Doubled Geometry and T-Folds

TL;DR

Hull develops a duality-covariant framework for string theory by doubling torus fibers to form a target space with $T^{2d}$ fibers and an $O(d,d;\mathbb{Z})$ structure. A self-duality constraint is imposed, implemented via gauging of half the currents, to recover the conventional sigma-model on patches while preserving T-duality as a symmetry; a compensating topological term ensures equivalence at arbitrary genus and yields a duality-consistent dilaton. The formalism naturally handles T-folds, where transition functions include T-dualities, and extends to supersymmetry and a fully doubled base, connecting to generalised geometry and its limitations. Overall, the paper provides a rigorous quantum-mechanical basis for doubled geometry and its application to non-geometric backgrounds, with implications for modular invariance, dilaton dynamics, and broader generalisations of string geometry.

Abstract

The doubled formulation of string theory, which is T-duality covariant and enlarges spacetime with extra coordinates conjugate to winding number, is reformulated and its geometric and topological features examined. It is used to formulate string theory in T-fold backgrounds with T-duality transition functions and a quantum implementation of the constraints of the doubled formalism is presented.
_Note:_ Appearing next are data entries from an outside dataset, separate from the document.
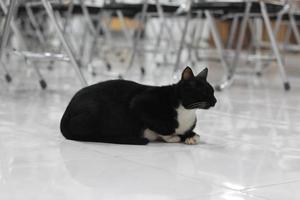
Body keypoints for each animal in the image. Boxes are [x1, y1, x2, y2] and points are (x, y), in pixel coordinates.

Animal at [60, 67, 216, 145]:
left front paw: (191, 136)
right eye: (204, 92)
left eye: (213, 92)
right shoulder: (139, 103)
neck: (186, 111)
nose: (215, 101)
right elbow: (161, 126)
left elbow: (193, 133)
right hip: (93, 110)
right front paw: (172, 137)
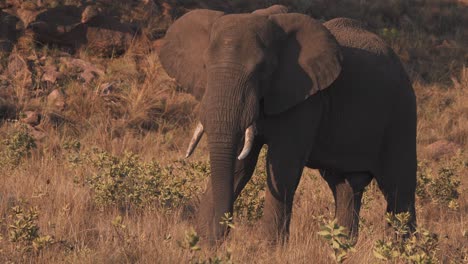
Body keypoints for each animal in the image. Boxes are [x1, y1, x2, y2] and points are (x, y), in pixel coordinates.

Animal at [159, 5, 414, 244]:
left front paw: (268, 249)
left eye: (261, 69)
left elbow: (282, 165)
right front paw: (204, 243)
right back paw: (342, 248)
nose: (221, 233)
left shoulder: (306, 98)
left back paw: (402, 250)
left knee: (398, 188)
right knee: (346, 187)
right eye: (205, 66)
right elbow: (239, 164)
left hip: (401, 111)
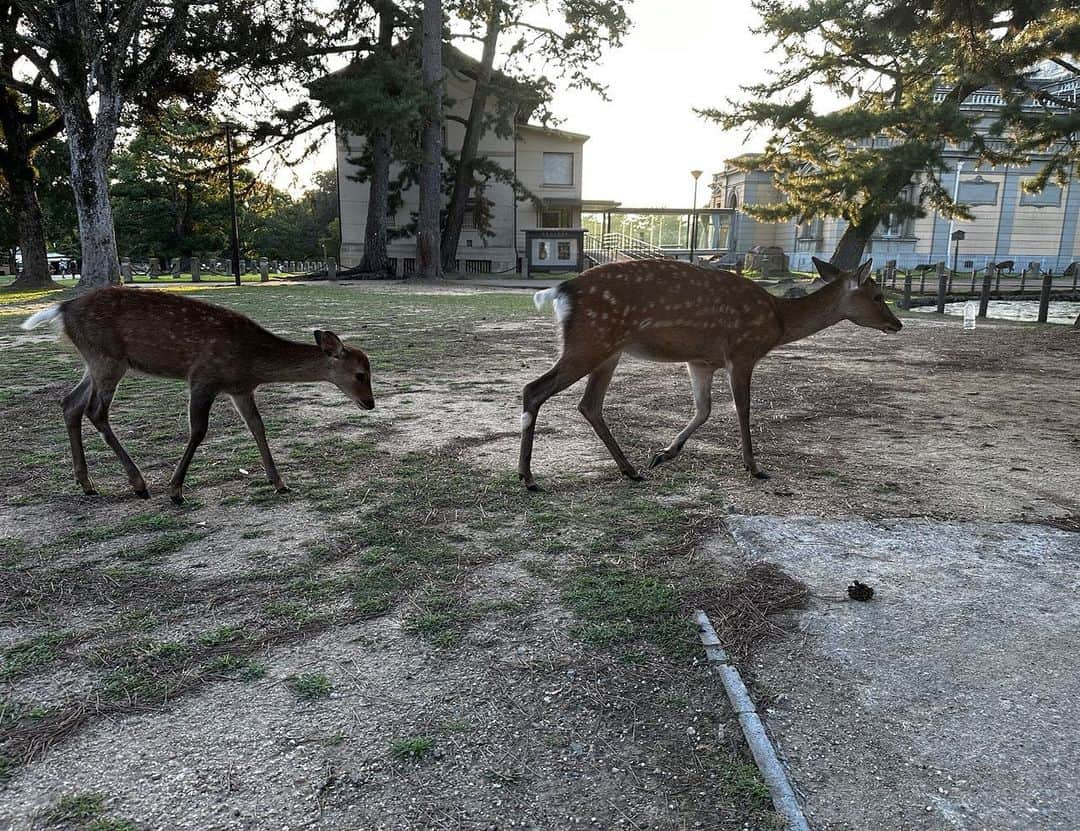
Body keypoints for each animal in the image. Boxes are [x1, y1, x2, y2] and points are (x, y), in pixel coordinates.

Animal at [518, 256, 898, 488]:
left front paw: (664, 454)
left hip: (608, 351)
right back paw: (528, 476)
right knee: (534, 389)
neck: (778, 321)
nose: (898, 324)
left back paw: (631, 470)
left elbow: (704, 409)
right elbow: (742, 409)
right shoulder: (742, 352)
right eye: (878, 296)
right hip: (590, 341)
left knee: (589, 404)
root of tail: (561, 290)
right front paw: (754, 467)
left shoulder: (701, 361)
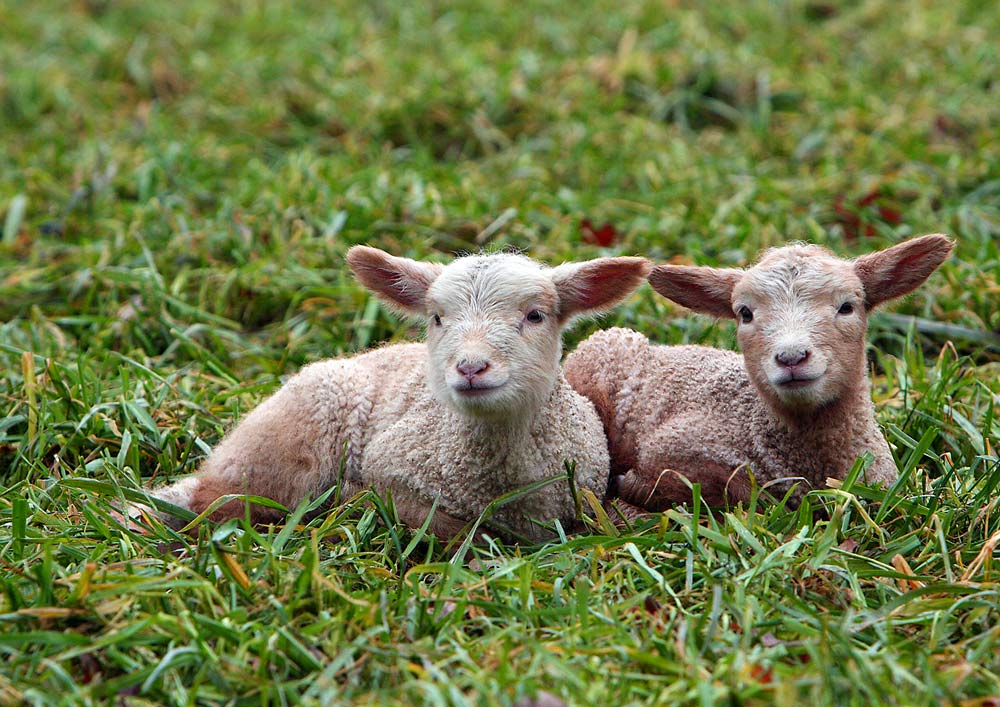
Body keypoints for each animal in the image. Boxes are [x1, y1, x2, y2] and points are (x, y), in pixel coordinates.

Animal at [145, 248, 652, 544]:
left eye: (535, 315)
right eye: (437, 318)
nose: (470, 368)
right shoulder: (391, 469)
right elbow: (450, 530)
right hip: (285, 443)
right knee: (218, 500)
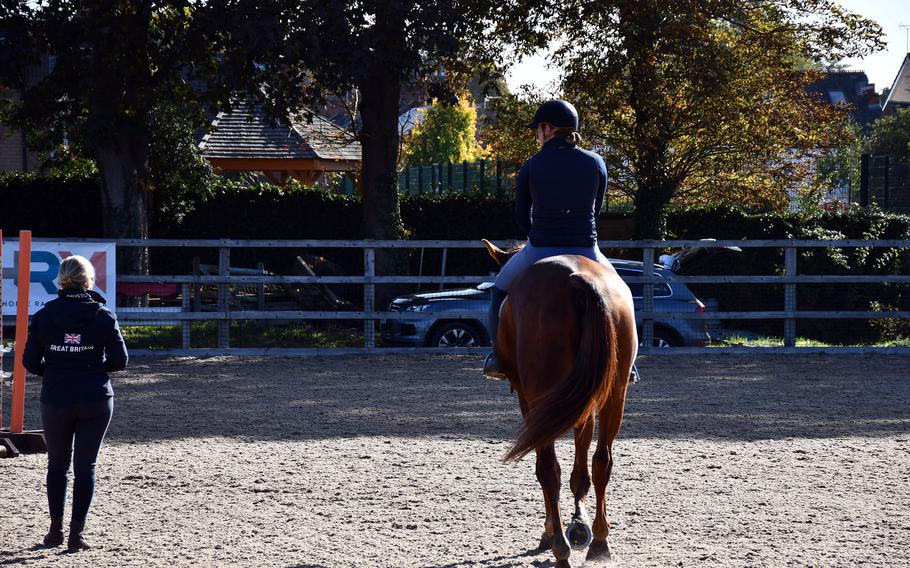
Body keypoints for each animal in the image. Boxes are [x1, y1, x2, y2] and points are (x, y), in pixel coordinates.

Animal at [480, 240, 636, 568]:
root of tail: (578, 279)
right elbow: (581, 468)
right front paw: (579, 522)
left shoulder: (530, 400)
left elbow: (551, 470)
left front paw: (555, 530)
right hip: (615, 393)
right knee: (603, 460)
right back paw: (599, 542)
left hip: (540, 398)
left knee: (548, 470)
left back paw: (559, 548)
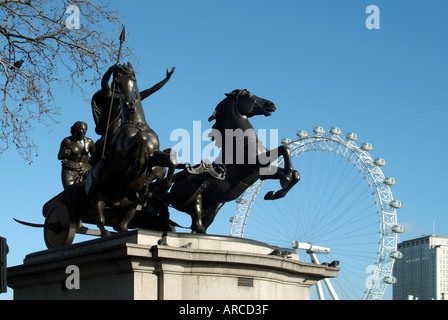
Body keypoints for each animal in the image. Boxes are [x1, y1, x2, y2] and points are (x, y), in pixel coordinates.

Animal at [85, 63, 176, 238]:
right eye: (117, 82)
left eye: (133, 79)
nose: (129, 104)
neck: (137, 124)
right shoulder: (124, 150)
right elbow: (141, 140)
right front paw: (132, 171)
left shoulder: (153, 155)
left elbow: (171, 159)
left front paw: (166, 184)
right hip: (96, 196)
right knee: (100, 219)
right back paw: (106, 233)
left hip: (131, 204)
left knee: (122, 224)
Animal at [163, 89, 300, 232]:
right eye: (248, 95)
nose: (271, 104)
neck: (242, 141)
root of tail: (170, 192)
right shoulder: (257, 162)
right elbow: (284, 148)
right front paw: (286, 178)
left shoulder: (262, 172)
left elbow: (296, 174)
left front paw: (274, 193)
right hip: (195, 200)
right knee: (197, 226)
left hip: (213, 207)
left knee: (198, 227)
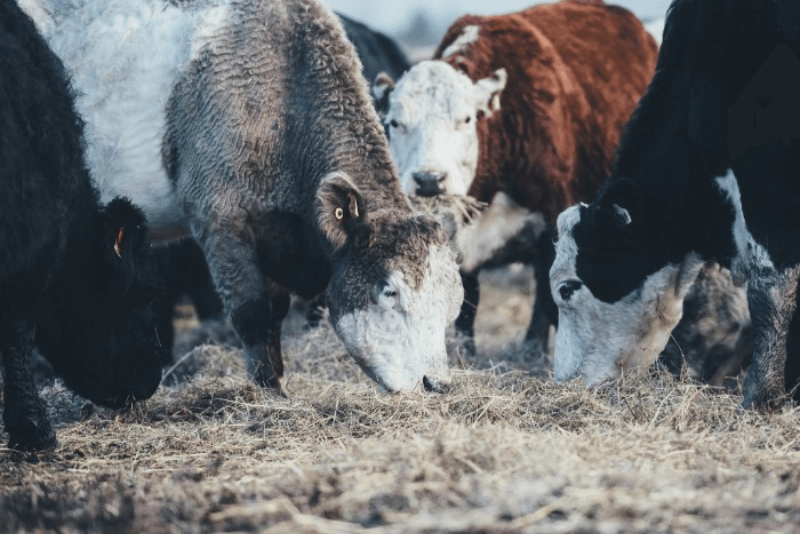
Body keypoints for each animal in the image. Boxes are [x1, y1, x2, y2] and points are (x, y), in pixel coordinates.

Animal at [22, 0, 464, 395]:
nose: (436, 383)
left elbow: (275, 312)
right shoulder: (219, 218)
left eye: (451, 300)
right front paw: (268, 392)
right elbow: (252, 312)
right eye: (390, 290)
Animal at [373, 0, 659, 357]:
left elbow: (551, 298)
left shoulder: (554, 223)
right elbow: (467, 301)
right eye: (395, 123)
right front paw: (465, 351)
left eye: (465, 119)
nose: (429, 179)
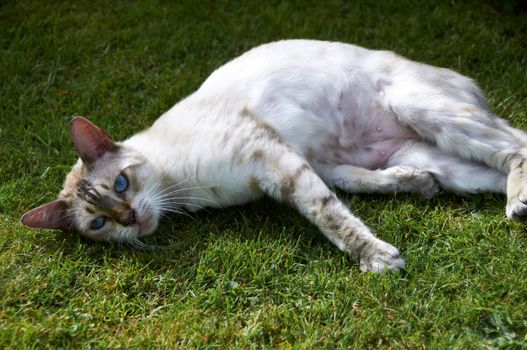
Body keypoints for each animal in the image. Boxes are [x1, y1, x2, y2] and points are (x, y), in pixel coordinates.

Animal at [20, 39, 527, 272]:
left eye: (122, 184)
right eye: (97, 223)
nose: (129, 219)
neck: (184, 195)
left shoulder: (274, 159)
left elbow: (330, 217)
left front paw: (378, 261)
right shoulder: (314, 164)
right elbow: (353, 187)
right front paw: (416, 188)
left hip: (425, 112)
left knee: (517, 144)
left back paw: (517, 203)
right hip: (444, 159)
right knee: (491, 168)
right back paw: (508, 202)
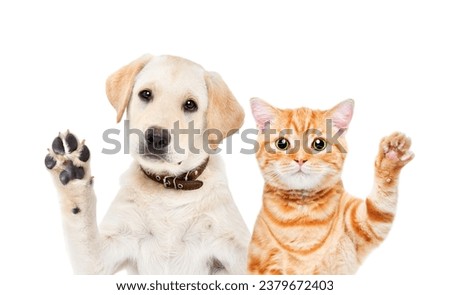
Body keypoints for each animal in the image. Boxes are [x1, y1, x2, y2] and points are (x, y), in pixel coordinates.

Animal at [44, 53, 250, 276]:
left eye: (190, 105)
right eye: (146, 94)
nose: (156, 137)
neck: (169, 188)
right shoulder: (97, 262)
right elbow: (83, 229)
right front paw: (73, 176)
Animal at [248, 99, 414, 276]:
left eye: (319, 144)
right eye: (282, 143)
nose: (300, 160)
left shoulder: (367, 222)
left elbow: (380, 204)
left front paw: (391, 157)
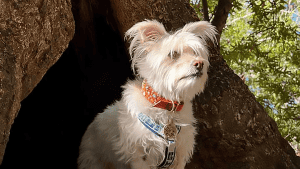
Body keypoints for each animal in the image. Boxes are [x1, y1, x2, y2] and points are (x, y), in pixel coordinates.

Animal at [77, 20, 216, 169]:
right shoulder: (141, 156)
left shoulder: (178, 155)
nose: (200, 63)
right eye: (173, 54)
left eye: (195, 53)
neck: (166, 106)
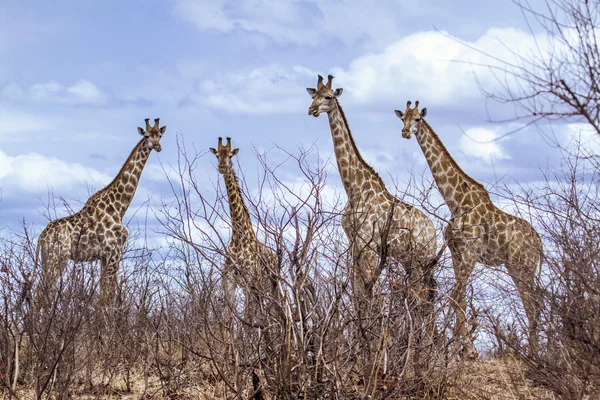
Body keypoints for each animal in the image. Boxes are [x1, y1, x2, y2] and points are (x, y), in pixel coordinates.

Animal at [34, 117, 166, 310]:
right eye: (147, 135)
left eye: (160, 135)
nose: (157, 146)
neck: (119, 207)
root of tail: (42, 237)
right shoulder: (114, 253)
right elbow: (107, 298)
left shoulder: (105, 257)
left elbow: (103, 296)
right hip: (57, 259)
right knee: (41, 295)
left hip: (47, 260)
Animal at [394, 101, 544, 356]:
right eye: (402, 117)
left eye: (418, 120)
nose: (404, 133)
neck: (456, 203)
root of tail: (540, 242)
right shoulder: (456, 253)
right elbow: (460, 297)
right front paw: (460, 349)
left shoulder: (469, 254)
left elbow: (456, 295)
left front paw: (463, 350)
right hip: (518, 268)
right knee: (532, 302)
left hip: (523, 266)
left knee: (533, 303)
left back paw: (537, 353)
This establishes the quantum equivalence to the usual sigma-model formalism for world-sheets of arbitrary genus, provided a topological term is added to the action. The quantisation involves a local choice of polarisation, but the results are independent of this. The natural dilaton of the doubled formalism is duality-invariant and so T-duality is a perturbative symmetry for the perturbation theory in the corresponding coupling constant. It is shown how this dilaton is related to the dilaton of the conventional sigma-model which does transform under T-duality. The generalisation of the doubled formalism to the superstring is given and shown to be equivalent to the usual formulation. Finally, the formalism is generalised to one in which the whole spacetime is doubled.